According to a further alternative embodiment, the device 1 may be coupled “in view” to a unit 26 for processing separate pieces 29 cut by the device 1 itself.

That unit 26 may be a rotary unit 26 rotating about its axis of rotation 26a, in particular horizontal, supporting a plurality of shoes 28 for gripping and releasing respective separate pieces 29.

In this case, once the cutting elements 4 and the anvils 5 have encountered each other in the cutting station 17, they will disengage from each other moving away from the unit 26 for processing the separate pieces 29, moving out of the operating plane of the operating unit, thanks to the respective frustoconical trajectory 24, 25.

The disengagement of each cutting element 4 from the respective anvil 5 therefore occurs in the space.

That allows addition of the cutting function to a unit for processing separate pieces 29, without causing a significant impact on the design of the latter.

Access to the device 1 allows more convenient adjustment of the elements involved in the cutting and easier maintenance of the elements.

Regarding the possibility of adjusting the position of the elements involved in the cutting, each cutting element 4 is configured to be positioned along the direction incident on the axis of rotation 2a of the cutting means 2.

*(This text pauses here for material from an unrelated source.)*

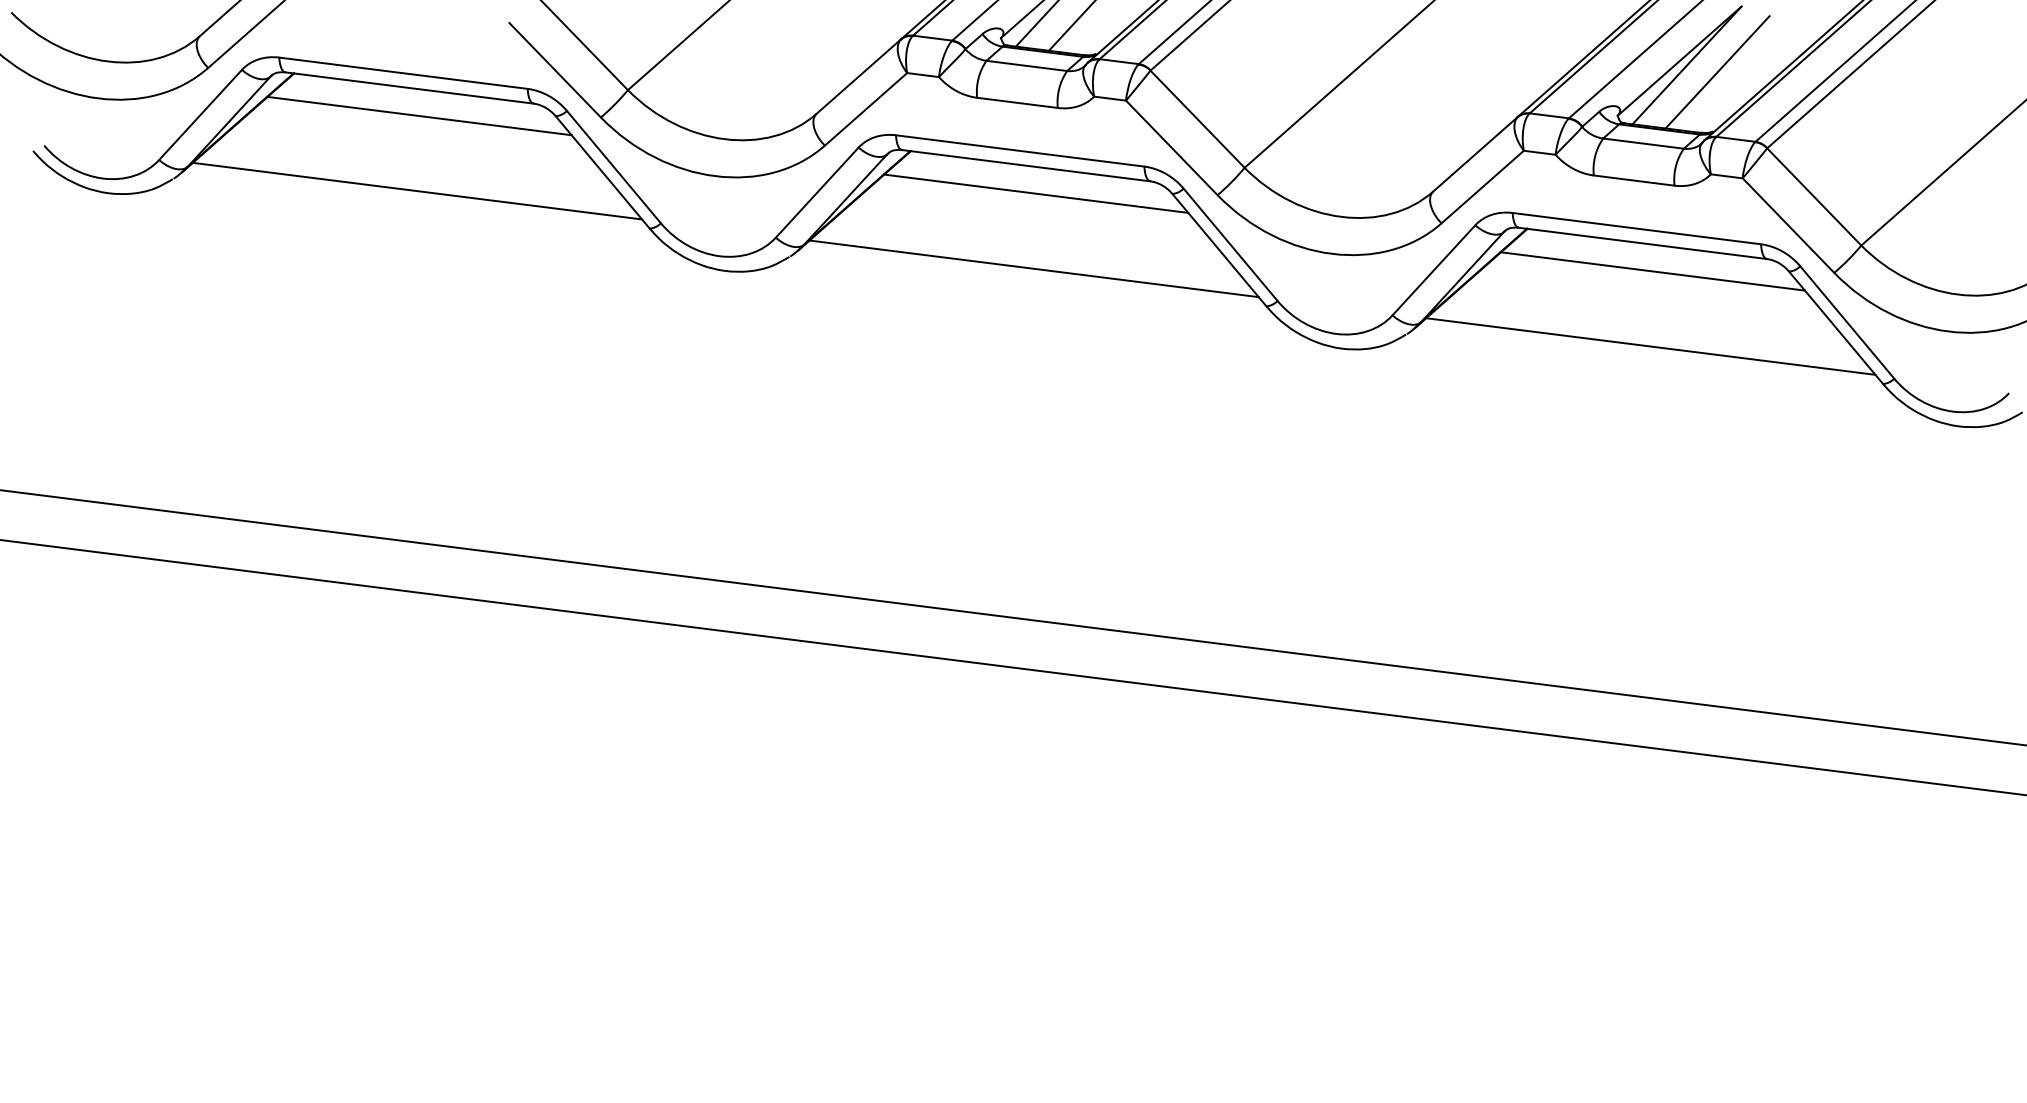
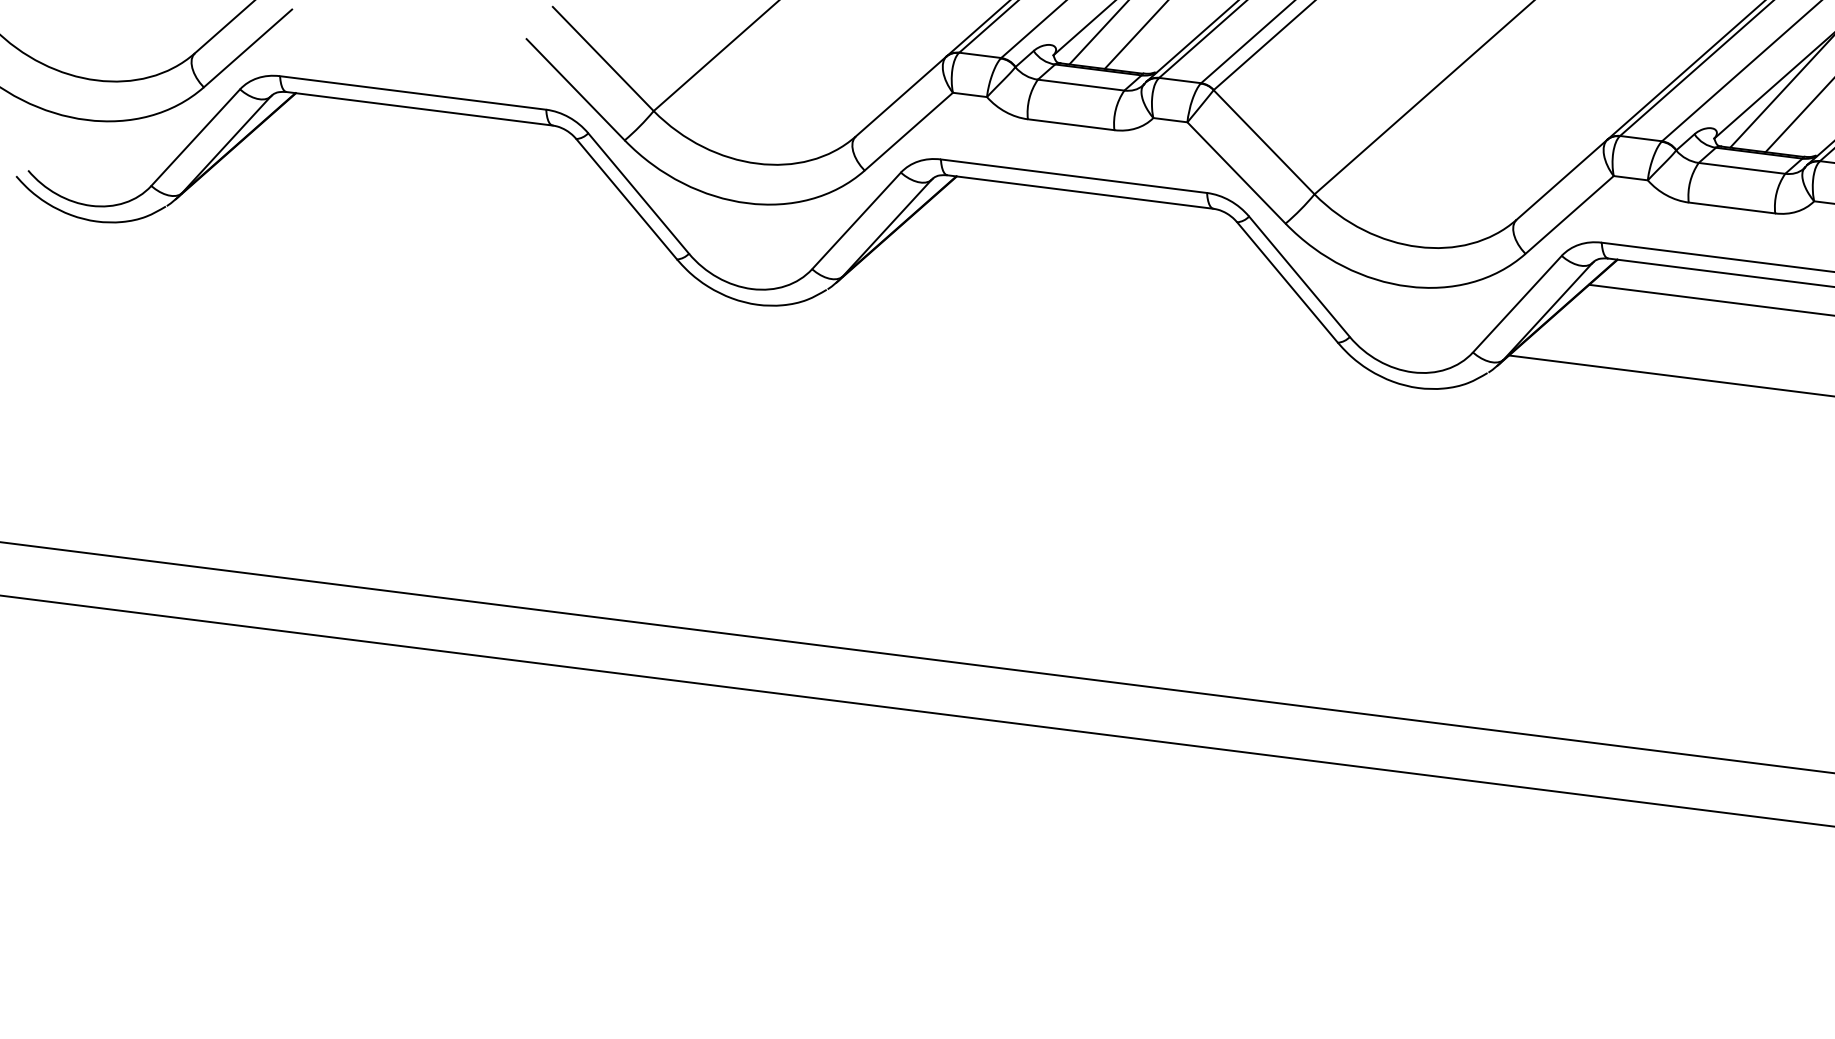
line: (419, 115) -> (430, 138), removed
line: (417, 190) -> (428, 218), removed
line: (1036, 193) -> (1091, 221), removed
line: (1033, 268) -> (1088, 302), removed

The configuration adopted by each cutting element 4 determines its distance from the axis of rotation 2a of the cutting means 2.

Each anvil 5 is configured to be positioned along the direction incident on the axis of rotation 3a of the opposing means 3.

The configuration adopted by each cutting element 4 determines its distance from the axis of rotation 3a of the opposing means 3.

By means of adjustment of the relative position of the cutting elements 4 and the anvils 5, respectively relative to the axis of rotation 2a of the cutting means 2 and to the axis of rotation 3a of the opposing means 3, it is possible to vary the operating diameter and therefore the speeds of rotation.

The variation in the operating diameter translates into the variation of the cutting point, which moves away from or towards the centre of the generatrix of the frustoconical trajectory.